On 29 October 1957, word was received of the death of Dick Hubley while leading the International Geophysical Year glaciological programme on McCall Glacier, Brooks Range, Alaska.

Richard Hubley was born on 1 June 1926, in Tacoma, Washington, and received his early education in the schools of the Seattle-Tacoma area. He entered the University of Washington in 1946 and was graduated with a B.S. degree in 1950. Having developed an early interest in the high mountains of western Washington, he became fascinated by their natural characteristics and especially by the glaciers that adorn their slopes. Returning to the University of Washington he received his Master’s degree in meteorology in 1952. By this time Dick had recognized the significant relationship that exists between the various forms of snow and ice and climatic environment. By this time, too, his love of the high outdoors had become magnified, and much of his time was spent climbing and living among the glacier fastnesses of the Cascade Mountains and those of the Olympic Peninsula. There was thus engendered one of those natural affinities that lead some of us to combine an environmental preference with a professional career. He thereupon extended his graduate studies at the University of Washington in the field of micro-meteorology, and under the stimulating guidance of Phil E. Church and Franklin Badgley he was awarded the Ph.D. in 1957.

Although Dick’s consuming interest in glaciers embraced all facets of their scientific study, his own research led him more and more towards an understanding of the exchange of mass and thermal energy that takes place between a glacier and its meteorological environment and from such studies to seek the relationships that exist between fluctuations of the glacier and those of the regional climate.

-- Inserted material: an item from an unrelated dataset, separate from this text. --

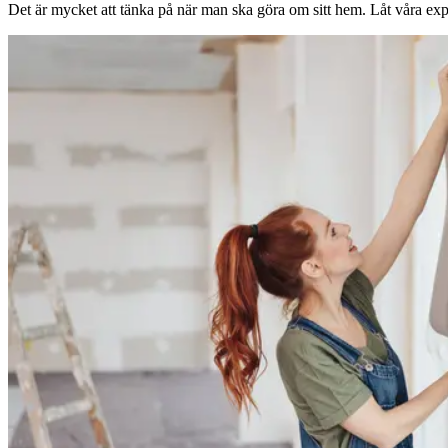
Det är mycket att tänka på när man ska göra om sitt hem. Låt våra expe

In 1953 and 1954 Dick served as glaciologist of the Juneau Ice Field Research Project of the American Geographical Society and in the two succeeding years he received grants-in-aid from the Arctic Institute of North America to continue his pioneer work on the Blue Glacier of the Olympic Mountains. The fruits of this research were such that he was persuaded, somewhat against his will, to share in the planning and administrative phases of the U.S. program for the International Geophysical Year. As coordinator of the glaciological program of the USNC-IGY he encouraged the concept of conducting concurrent glaciological studies throughout a wide range of latitude and environment and it was as a result of his urgings that the McCall Glacier became an object of I.G.Y. study under his scientific direction.

Dick’s death has come at a time when he had assumed national—and even international—leadership in his chosen field. North American science has been slow in building a coterie of scientists in the field of glaciology. Of those we have, Dick Hubley was one of the most distinguished. Science can as ill afford his loss as can we who knew him as a companion in the office and among the high snows.